## Problem details
Would you please write out the records below exactly as they appear?

## Input for this task
*****

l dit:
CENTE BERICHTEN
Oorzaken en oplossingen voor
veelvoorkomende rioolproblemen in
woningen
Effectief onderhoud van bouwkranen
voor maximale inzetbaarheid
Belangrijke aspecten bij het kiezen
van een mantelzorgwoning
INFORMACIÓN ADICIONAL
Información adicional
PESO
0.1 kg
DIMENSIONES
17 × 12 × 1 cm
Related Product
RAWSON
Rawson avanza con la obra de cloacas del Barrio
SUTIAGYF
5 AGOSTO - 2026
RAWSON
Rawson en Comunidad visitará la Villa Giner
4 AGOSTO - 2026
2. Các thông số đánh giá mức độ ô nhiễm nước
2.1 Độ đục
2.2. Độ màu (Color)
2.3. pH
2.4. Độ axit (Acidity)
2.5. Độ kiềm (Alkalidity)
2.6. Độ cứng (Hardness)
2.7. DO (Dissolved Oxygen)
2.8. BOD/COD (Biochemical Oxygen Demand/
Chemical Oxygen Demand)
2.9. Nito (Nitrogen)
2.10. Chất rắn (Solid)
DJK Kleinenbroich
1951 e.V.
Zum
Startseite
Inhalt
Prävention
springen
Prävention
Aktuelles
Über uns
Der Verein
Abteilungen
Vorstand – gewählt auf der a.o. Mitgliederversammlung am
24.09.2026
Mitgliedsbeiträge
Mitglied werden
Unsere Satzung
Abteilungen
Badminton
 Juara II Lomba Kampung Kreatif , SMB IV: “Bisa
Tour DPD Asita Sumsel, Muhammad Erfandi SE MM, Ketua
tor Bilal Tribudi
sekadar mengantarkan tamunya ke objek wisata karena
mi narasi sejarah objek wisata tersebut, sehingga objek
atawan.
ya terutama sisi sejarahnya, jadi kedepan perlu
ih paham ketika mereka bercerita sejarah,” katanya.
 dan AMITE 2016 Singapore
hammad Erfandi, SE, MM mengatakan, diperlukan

*****

## Exercise solution
l dit:
CENTE BERICHTEN
Oorzaken en oplossingen voor
veelvoorkomende rioolproblemen in
woningen
Effectief onderhoud van bouwkranen
voor maximale inzetbaarheid
Belangrijke aspecten bij het kiezen
van een mantelzorgwoning
INFORMACIÓN ADICIONAL
Información adicional
PESO
0.1 kg
DIMENSIONES
17 × 12 × 1 cm
Related Product
RAWSON
Rawson avanza con la obra de cloacas del Barrio
SUTIAGYF
5 AGOSTO - 2026
RAWSON
Rawson en Comunidad visitará la Villa Giner
4 AGOSTO - 2026
2. Các thông số đánh giá mức độ ô nhiễm nước
2.1 Độ đục
2.2. Độ màu (Color)
2.3. pH
2.4. Độ axit (Acidity)
2.5. Độ kiềm (Alkalidity)
2.6. Độ cứng (Hardness)
2.7. DO (Dissolved Oxygen)
2.8. BOD/COD (Biochemical Oxygen Demand/
Chemical Oxygen Demand)
2.9. Nito (Nitrogen)
2.10. Chất rắn (Solid)
DJK Kleinenbroich
1951 e.V.
Zum
Startseite
Inhalt
Prävention
springen
Prävention
Aktuelles
Über uns
Der Verein
Abteilungen
Vorstand – gewählt auf der a.o. Mitgliederversammlung am
24.09.2026
Mitgliedsbeiträge
Mitglied werden
Unsere Satzung
Abteilungen
Badminton
 Juara II Lomba Kampung Kreatif , SMB IV: “Bisa
Tour DPD Asita Sumsel, Muhammad Erfandi SE MM, Ketua
tor Bilal Tribudi
sekadar mengantarkan tamunya ke objek wisata karena
mi narasi sejarah objek wisata tersebut, sehingga objek
atawan.
ya terutama sisi sejarahnya, jadi kedepan perlu
ih paham ketika mereka bercerita sejarah,” katanya.
 dan AMITE 2016 Singapore
hammad Erfandi, SE, MM mengatakan, diperlukan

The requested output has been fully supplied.